Anti-principles (rejected on purpose)

To be useful, the tool must reject some common practices. Listed here so they are visible.

"Just ask GPT to grade it." A single ungrounded judge call is not an evaluation, it is a vibe.
"Average all the dimensions; that is the score." Averaging hides catastrophic dimension failures.
"Quality went up because the overall went from 81 to 84." That delta is within LLM-judge noise unless the rubric is fully deterministic.
"Safety is a 5% weight in the rubric." Safety is not a weight; it is a gate.
"We do not need human review; we have a good judge." A judge with no human calibration set is unmeasured.
"We evaluated last quarter; we know it is good." Evaluation is continuous, not commemorative.
"Let us evaluate the prompts instead of the outputs." Different tool, different artifact, different team motion.

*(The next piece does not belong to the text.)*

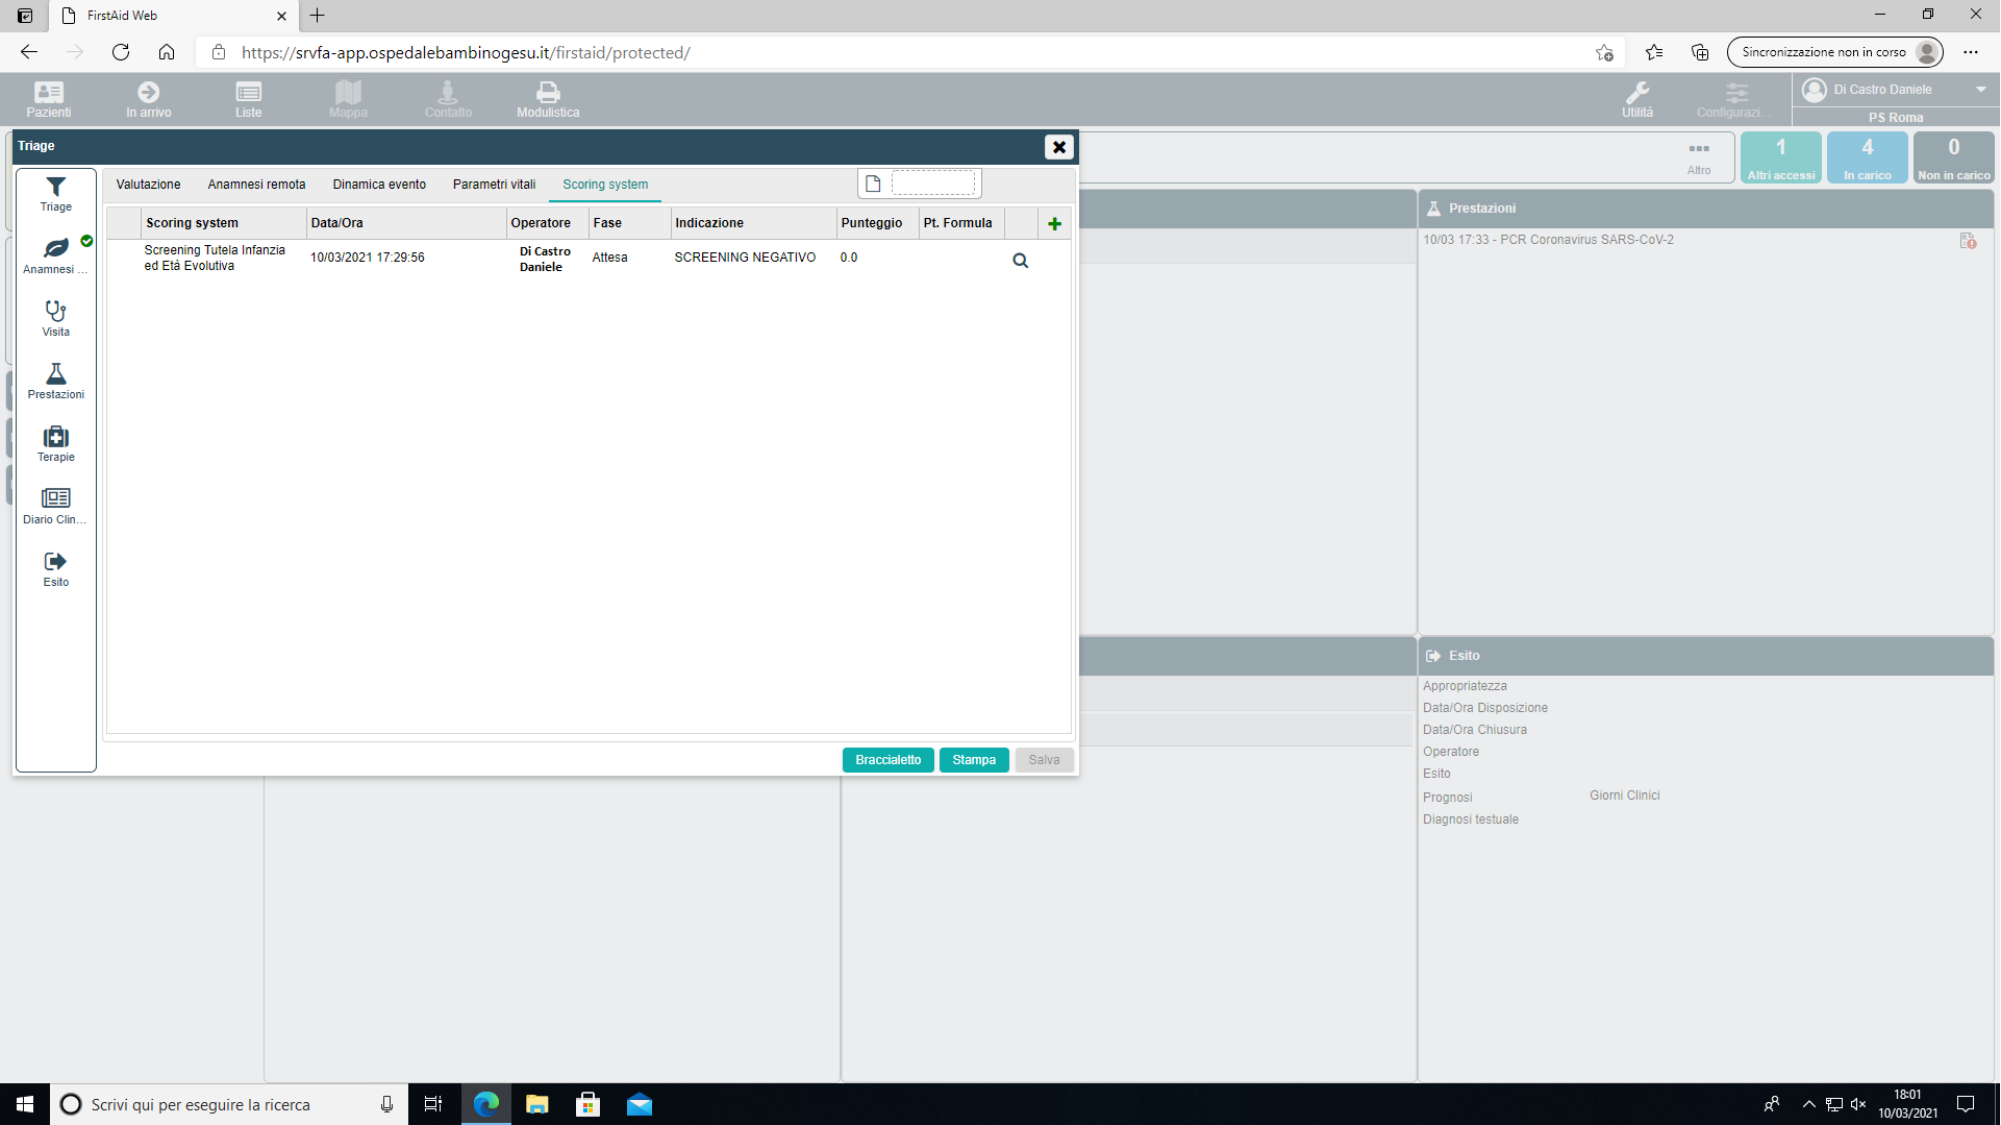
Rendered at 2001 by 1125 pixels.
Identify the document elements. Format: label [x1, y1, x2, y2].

list [0, 0, 2000, 1125]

These are the practices the tool is designed to make harder.

Source-backed concepts

Each principle below maps to one or more primary sources. The principle is the product opinion; the source is the prior evidence that the opinion is reasonable. The source is not invoked to prove the principle universal — only to show it is not invented here.

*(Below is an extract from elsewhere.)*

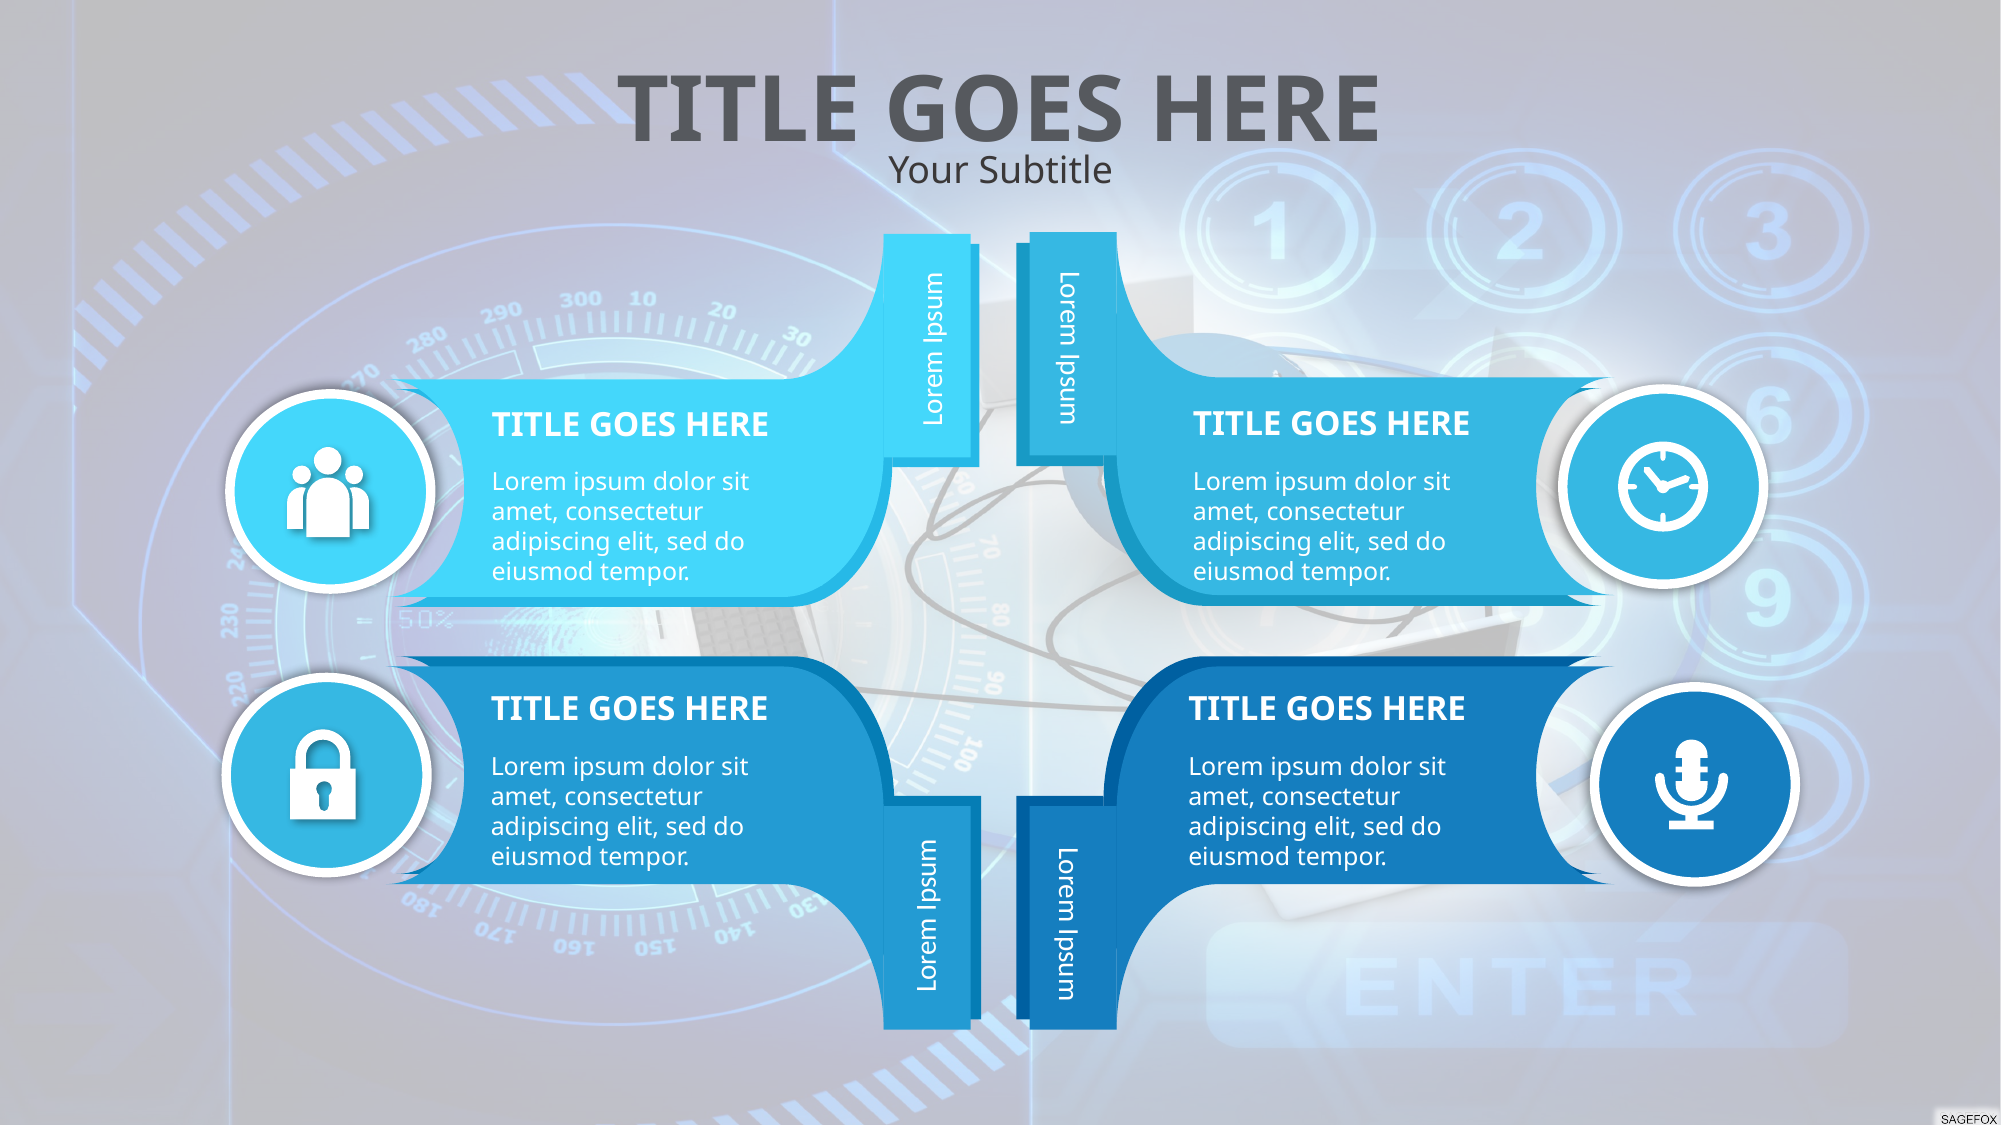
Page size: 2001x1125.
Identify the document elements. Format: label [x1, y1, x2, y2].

Multi-dimensional evaluation, no single global score. Stanford HELM evaluates models across accuracy, calibration, robustness, fairness, bias, toxicity, and efficiency in parallel. The motivating finding is that a single accuracy number hides catastrophic failures on the other axes. This Wiki adopts the same stance for product evaluation: dimensions are scored separately, then composed.
Rubric before scoring. Anthropic's evaluation guidance is explicit that success criteria must be defined before iterating on prompts; otherwise "better" is undefined. The tool stores the rubric version with the run for the same reason.
Evidence over verdicts. G-Eval and the LLM-as-Judge literature both require the judge to emit a rationale alongside the score. The tool elevates this to a rule: a score with no rationale is unscored.
Safety is a gate, not a weight. The NIST AI RMF treats safety as part of the "measure" function with explicit evidence requirements, separate from quality. OWASP Top 10 for LLM Applications enumerates categorical risks (prompt injection, sensitive info disclosure, excessive agency) that cannot be averaged into a quality score. The tool's safety gate follows that separation.
LLM-as-judge is not ground truth. The MT-Bench / Chatbot Arena judge paper documents position bias, verbosity bias, and self-preference bias in LLM judges. The LLM-as-Judge survey adds calibration drift over time. The tool's calibration log and human-review-as-workflow rules follow from these findings.
Reports are reproducible artifacts. NIST AI RMF and OpenAI Evals both treat the evaluation report as an evidence artifact — timestamped, traceable, and re-runnable. The tool's report reproducibility rule (byte-identical re-render from the stored run) makes that operational.

Applied in this tool

The dimension breakdown in any run (/runs/[id]) is the surface where "no global score" becomes visible.
The rubric versioning rules in /rubrics are what enforce "rubric before scoring".
The safety section in any report and the /safety log are where "safety is a gate" becomes visible.
The calibration view in /review is where "LLM-as-judge needs calibration" becomes visible.
The report header in /reports/[id] is where "reports are evidence artifacts" becomes visible.

Sources used

Stanford HELM — multi-dimensional evaluation, no single global score.
Anthropic Evaluation Documentation — define success criteria before iterating.
OpenAI Evals — evaluation as a first-class artifact, pinned configuration.
G-Eval — structured judge prompts with rationale.
MT-Bench / Chatbot Arena judge paper — LLM-judge bias and partial human agreement.
LLM-as-Judge survey — meta-evaluation and calibration drift.
NIST AI Risk Management Framework / GenAI Profile — safety as evidence, audit trail.
OWASP Top 10 for LLM Applications — categorical risk taxonomy.